* **Énoncé**:
Répondez brièvement, d'après l'entretien avec Jónsi ci-dessous :
(a) Quel est le titre du nouvel album de Jónsi ?
(b) À quel compositeur Arnaud compare-t-il le travail de Jónsi ?
(c) Depuis combien d'années Jónsi fait-il partie de Sigur Rós ?

Interview de Jonsi (Sigur Rós)

Jónsi
C’est son premier jour de promotion, Jónsi est frais et dispo pour parler de son nouvel album 'Go', un projet solo. Il m’indique que j’ai du rouge à lèvre sur les dents : est-ce une tactique pour me déstabiliser ? Je suis sur mes gardes : c’est toujours louche une personne que tout le monde adule ! Mais il s’est gentiment plié à l’exercice de répondre à ma longue liste de questions.


Je lui explique la situation : Arnaud aurait voulu faire cette interview car il est fan de son travail, le comparant même à Dvorak. Malheureusement, n’ayant pas pu se libérer, nous avons préparé l’interview ensemble. Tout d’abord, d’où proviennent ces chansons ? « La plus vieille chanson a peut-être 10 ans. J’ai collectionné ces chansons au fil des années. J’ai été trop occupé pendant longtemps pour avoir le temps de m’y pencher… quand on y pense, ça fait déjà 16 ans que je suis avec Sigur Rós. »

* **Liste des lignes**:
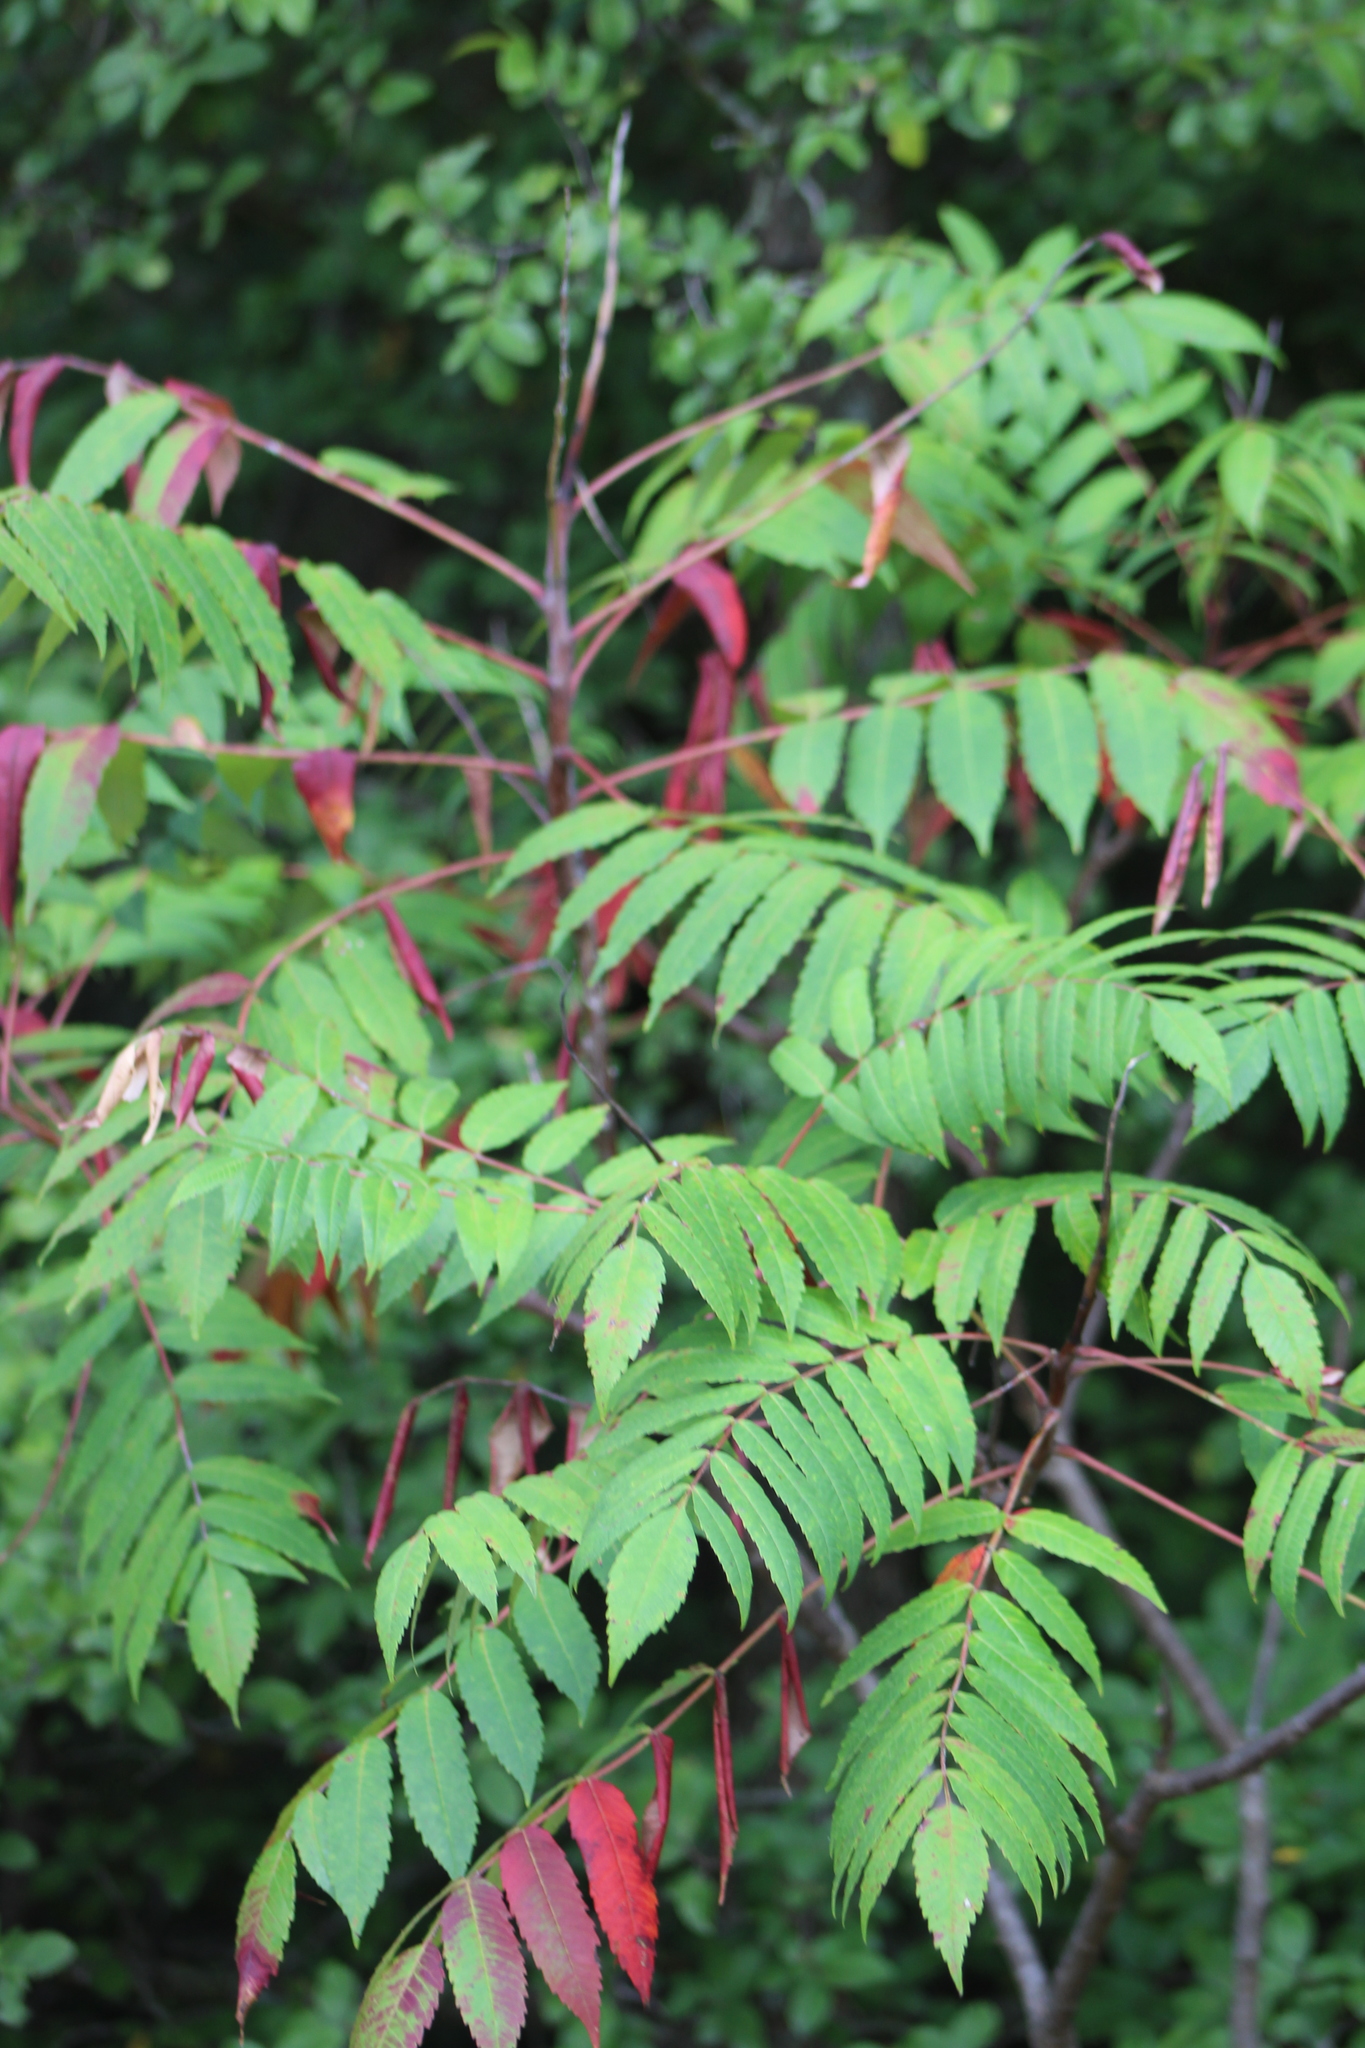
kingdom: Plantae
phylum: Tracheophyta
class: Magnoliopsida
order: Sapindales
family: Anacardiaceae
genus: Rhus
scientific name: Rhus glabra
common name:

* **Résultat**:
(a) 'Go'
(b) Dvorak
(c) 16 ans